Since Shkedy took the airline’s helm in 2010, it has registered a loss of $17.4 million and its share price has fallen 38 percent, according to Globes, though the company swung back into profitability in the first three quarters of the year, posting a $29m. profit.
El Al stock closed up 1.28% following the announcement.
Shkedy said he regretted that he was unable to complete a new labor agreement, a requirement for a major investment from investment firm FIMI. “El Al must reduce its spending for the good of its people’s and passengers’ future if it wants to continue growing, to be competitive and able to cope in the aviation industry, which is volatile and challenging.”
Losing the $75 million FIMI in October was one of the major blights on Shkedy’s resumé, and likely influenced his decision to leave.

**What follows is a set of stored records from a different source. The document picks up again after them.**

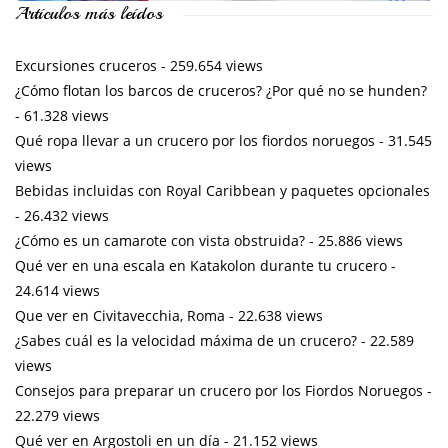
Artículos más leídos
Excursiones cruceros
- 259.654 views
¿Cómo flotan los barcos de cruceros? ¿Por qué no se hunden?
- 61.328 views
Qué ropa llevar a un crucero por los fiordos noruegos
- 31.545
views
Bebidas incluidas con Royal Caribbean y paquetes opcionales
- 26.432 views
¿Cómo es un camarote con vista obstruida?
- 25.886 views
Qué ver en una escala en Katakolon durante tu crucero
-
24.614 views
Que ver en Civitavecchia, Roma
- 22.638 views
¿Sabes cuál es la velocidad máxima de un crucero?
- 22.589
views
Consejos para preparar un crucero por los Fiordos Noruegos
-
22.279 views
Qué ver en Argostoli en un día
- 21.152 views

“On some level there was internal criticism from the board that Shkedy didn’t do enough to get FIMI on board and try to push for an agreement with the union,” an airline industry source told The Jerusalem Post. “When you can’t bring in a big investor – and FIMI is one of the most serious investment houses tied to Israel – it doesn’t bode well.”

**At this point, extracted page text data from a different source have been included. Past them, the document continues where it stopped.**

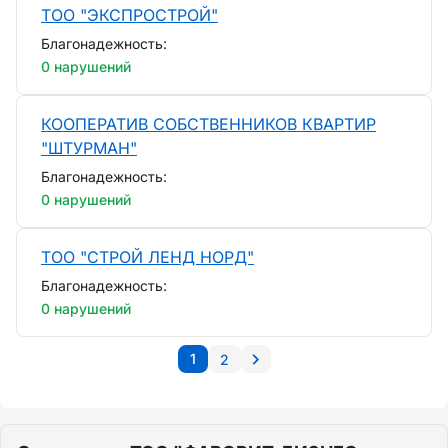
ТОО "ЭКСПРОСТРОЙ"
Благонадежность:
0 нарушений
КООПЕРАТИВ СОБСТВЕННИКОВ КВАРТИР
"ШТУРМАН"
Благонадежность:
0 нарушений
ТОО "СТРОЙ ЛЕНД НОРД"
Благонадежность:
0 нарушений
1
2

Shkedy may have taken the opportunity to exit before any explicit pressure built up for his ouster, but El Al’s chairman of the board, Amikam Cohen, cast aside any notions of an internal coup.
“The board regretfully accepted Shkedy’s announcement on his decision to end his role and added that Shkedy’s special personality, management and contributions to the El Al company deserved special appreciation, and were expressed in every work area in a very complex and challenging company,” he said.
Shkedy said that during his tenure, the airline had initiated purchases and reconfigurations that would increase its fleet by 20%, increased club membership, changed its fueling policy and reduced security costs. El Al won great government support for its security spending during an April strike over the approval of Open Skies Agreement.
Just a week earlier, El Al launched a low-cost carrier called Up to compete with the increasing numbers of cheap flights coming in from Europe as a result of the Open Skies Agreement.
Serious challenges await whoever is chosen to replace Shkedy. His successor will need to work out how to cut costs and streamline the company’s management and workforce, and decide whether to change its Shabbat no-flight policy to increase its flights.
Shkedy said he would remain on in the position until his successor is chosen.